SHACKLETON NEWS ARCHIVE
RUNS AT LIVERPOOL FROM 16 JULY 2010 TO 27 FEBRUARY 2011
Endurance: Shackleton's Antarctic Adventure is the title of a striking exhibition at the Merseyside Maritime Museum, which runs from 16 July 2010 to 27 February 2011. Admission is Free.
The epic story of Sir Ernest Shackleton's 1914 Endurance expedition is an incredible real life tale of survival. The exhibition features about 150 compelling photographs of the expedition's ordeal taken by photographer Frank Hurley, who dived into freezing waters to retrieve his glass plate negatives from the sinking Endurance.
The photographs, printed from the original negatives and Hurley's album of prints, are accompanied by gripping memoirs from the voyage. This is the touring exhibition which started, to great acclaim, in 1999 in New York and was attended by Hon. Alexandra Shackleton, Harding Dunnett (founder of the James Caird Society) and Pippa Hare, along with the James Caird itself!
Shackleton first headed south in 1901, accompanying Robert F Scott on an unsuccessful bid for the Pole.

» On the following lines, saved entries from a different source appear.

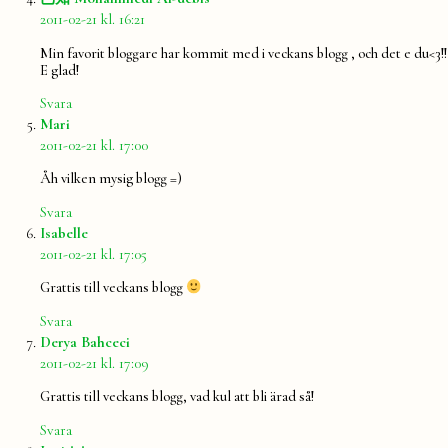
2011-02-21 kl. 16:21
Min favorit bloggare har kommit med i veckans blogg , och det e du<3!!
E glad!
Svara
säger:
Mari
2011-02-21 kl. 17:00
Åh vilken mysig blogg =)
Svara
säger:
Isabelle
2011-02-21 kl. 17:05
Grattis till veckans blogg
Svara
säger:
Derya Bahceci
2011-02-21 kl. 17:09
Grattis till veckans blogg, vad kul att bli ärad så!
Svara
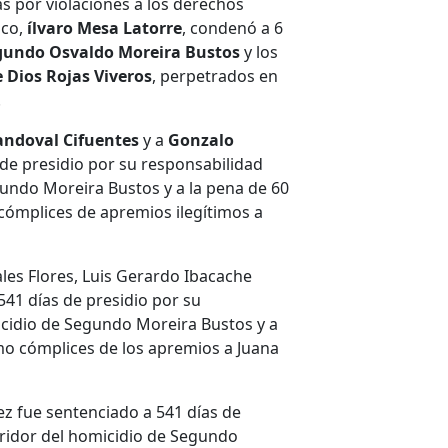
as por violaciones a los derechos
uco,
ílvaro Mesa Latorre
, condenó a 6
gundo Osvaldo Moreira Bustos
y los
 Dios Rojas Viveros
, perpetrados en
.
ndoval Cifuentes
y a
Gonzalo
a de presidio por su responsabilidad
undo Moreira Bustos y a la pena de 60
cómplices de apremios ilegí­timos a
les Flores, Luis Gerardo Ibacache
41 dí­as de presidio por su
cidio de Segundo Moreira Bustos y a
omo cómplices de los apremios a Juana
z fue sentenciado a 541 dí­as de
ridor del homicidio de Segundo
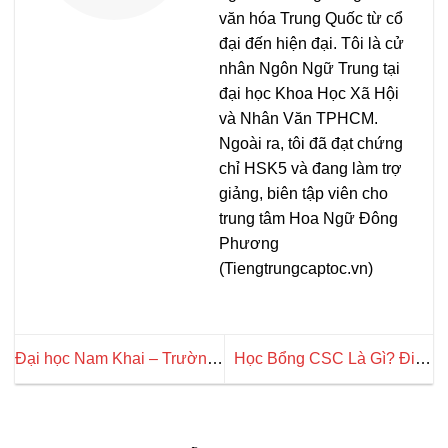
văn hóa Trung Quốc từ cổ
đại đến hiện đại. Tôi là cử
nhân Ngôn Ngữ Trung tại
đại học Khoa Học Xã Hội
và Nhân Văn TPHCM.
Ngoài ra, tôi đã đạt chứng
chỉ HSK5 và đang làm trợ
giảng, biên tập viên cho
trung tâm Hoa Ngữ Đông
Phương
(Tiengtrungcaptoc.vn)
Đại học Nam Khai – Trường
Học Bổng CSC Là Gì? Điều
đại học hạng A Trung Quốc
Kiện Để Xin Học Bổng Chính
Phủ Ra Sao?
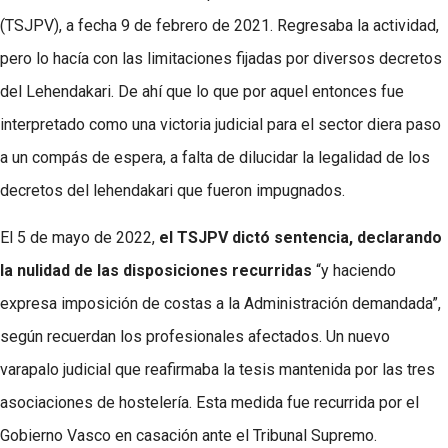
(TSJPV), a fecha 9 de febrero de 2021. Regresaba la actividad,
pero lo hacía con las limitaciones fijadas por diversos decretos
del Lehendakari. De ahí que lo que por aquel entonces fue
interpretado como una victoria judicial para el sector diera paso
a un compás de espera, a falta de dilucidar la legalidad de los
decretos del lehendakari que fueron impugnados.
El 5 de mayo de 2022,
el TSJPV dictó sentencia, declarando
la nulidad de las disposiciones recurridas
“y haciendo
expresa imposición de costas a la Administración demandada”,
según recuerdan los profesionales afectados. Un nuevo
varapalo judicial que reafirmaba la tesis mantenida por las tres
asociaciones de hostelería. Esta medida fue recurrida por el
Gobierno Vasco en casación ante el Tribunal Supremo.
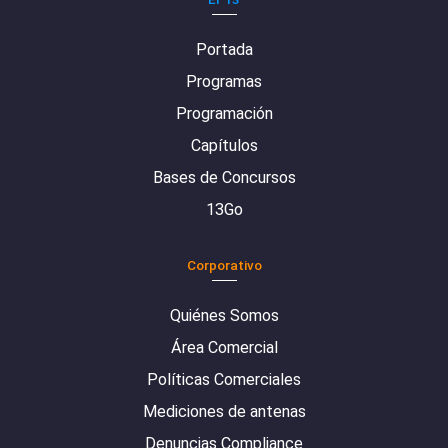
Portada
Programas
Programación
Capítulos
Bases de Concursos
13Go
Corporativo
Quiénes Somos
Área Comercial
Políticas Comerciales
Mediciones de antenas
Denuncias Compliance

Six years later he led his own Nimrod expedition to within approximately 100 miles of his goal, further south than anyone had gone before. Here, taking stock of his party's failing supplies and health, Shackleton made the heartbreaking decision to turn back. In 1911 the race was finally won by Roald Amundsen of Norway.
With the prize of the Pole having been claimed, Shackleton embarked on a new challenge in 1914 - to cross the entire continent on foot, from the Weddell to the Ross Sea. Leaving the island of South Georgia in December, his ship Endurance battled her way through pack ice toward the continent. But while deep in the pack of the Weddell Sea, the ship was trapped and slowly crushed by the ice.
On board the Endurance was a talented Australian photographer named James Francis ('Frank') Hurley. Shackleton had partly financed the expedition through advance sales of photographic, film and story rights. This was to be Hurley's second trip to Antarctica, as he had previously documented an expedition led by the Australian explorer Douglas Mawson. The 1913 film that Hurley made about Mawson's journey had drawn him to Shackleton's attention.
By his shipmates, Hurley was considered "hard as nails", able to endure harsh conditions and willing to go to any length to obtain a shot. After the Endurance was abandoned, Hurley dove into the icy water to retrieve sealed canisters containing his glass plate photographic negatives. Relaxing his rule that only two pounds of gear be allowed for each man, Shackleton allowed Hurley to save his best images.
Together, Shackleton and Hurley selected 120 negatives, destroying approximately 400 so that Hurley would not be tempted to retrieve them again. The chosen negatives survived ice, open seas and burial under the snow of a desolate island.
The photographs in this exhibition were made from Frank Hurley's glass plate negatives, film negatives and an album of prints he made while still aboard the Endurance.
Shackleton and his men became castaways in one of the most hostile environments on earth. The expedition was a failure - yet the unimaginable saga of survival that followed ensured that it was for this, the failed Endurance expedition, that Shackleton is ultimately remembered.